Gemeinsam für Wesel

Gestaltung und Bau einer Gabionenwand an der Bislicher Straße

SPD-Ratsmiglied
Thorsten Albrecht
Im Kathenbusch 29
46487 Wesel                                                                                     

Sehr geehrte Frau Bürgermeisterin,

hiermit beantrage ich die Gestaltung und den Bau einer Gabionenwand (Steine im Drahtkäfig) entlang eines Teilstücks der Bislicher Straße. Die Wand soll südlich der Einmündung des Ziegeleiwegs an der östlichen Seite des Bislicher Straße entstehen. Die Bislicher Straße ist an dieser Stelle deutlich erhöht zur Weseler Aue. Aus Fahrtrichtung Bislich kommend handelt es sich hier um eine langgezogene Linkskurve, die in das Zentrum des Ortsteils Flüren führt. Die Gabionenwand soll stadtplanerisch gestaltet werden.

Begründung:

Im Zuge der Entwicklung eines sanften Tourismus nimmt Flüren eine wichtige Rolle ein, liegt der Ortsteil doch auf dem Radweg zwischen Wesel-Zentrum und Bislich unmittelbar am Auesee. Durch die auffällige Gestaltung der Wand soll sie Radfahrer eine Landmarke sein, die angesteuert wird, um im Ortsteil auf dem Markt eine Zwischenstation einzulegen, um beispielsweise die gastronomischen Angebote zu nutzen.

Aus Bislich kommend gibt es auf der Bislicher Straße nur wenige Bebauung. Lediglich auf der  linken (nördlichen) Straßenseite stehen einige Wohngebäude. Die Sicht auf die Gebäude ist durch einen ehemaligen Deich versperrt. Von Autofahrern wird die Bislicher Straße als Landstraße wahrgenommen. Die Geschwindigkeitsreduzierung auf 30 Kilometern pro Stunde kurz vor der Linkskurve findet kaum Beachtung.
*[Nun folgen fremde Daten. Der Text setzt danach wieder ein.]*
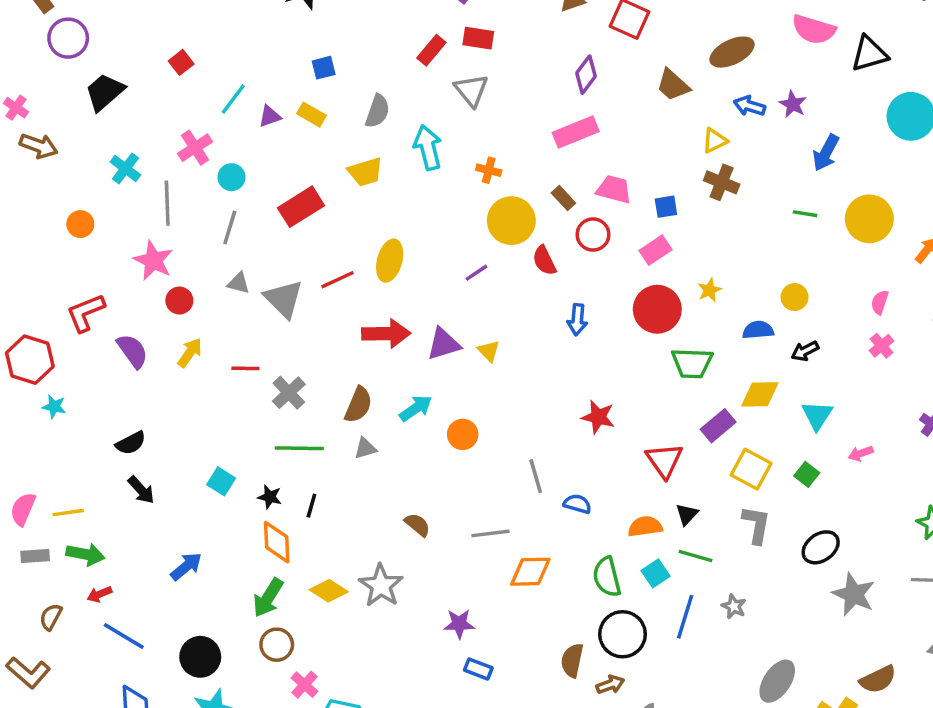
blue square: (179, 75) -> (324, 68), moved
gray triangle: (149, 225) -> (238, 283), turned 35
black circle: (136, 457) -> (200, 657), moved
Die Gabionenwand soll ein deutlich sichtbares Zeichen sein, dass sich die Autofahrer innerhalb einer geschlossenen Ortschaft befinden und es ratsam ist, das Tempo zu reduzieren.

Insbesondere während der Sommermonate ist die Bislicher Straße durch den Zubringerverkehr zum Campingplatz Grav-Insel stark frequentiert. Durch die topografische Höhe der Straße wird der Verkehrslärm weit in die Aue getragen.  Die Gabionenwand soll einen Beitrag zum Lärmschutz leisten und somit die Aufenthaltsqualität in der Aue deutlich steigern.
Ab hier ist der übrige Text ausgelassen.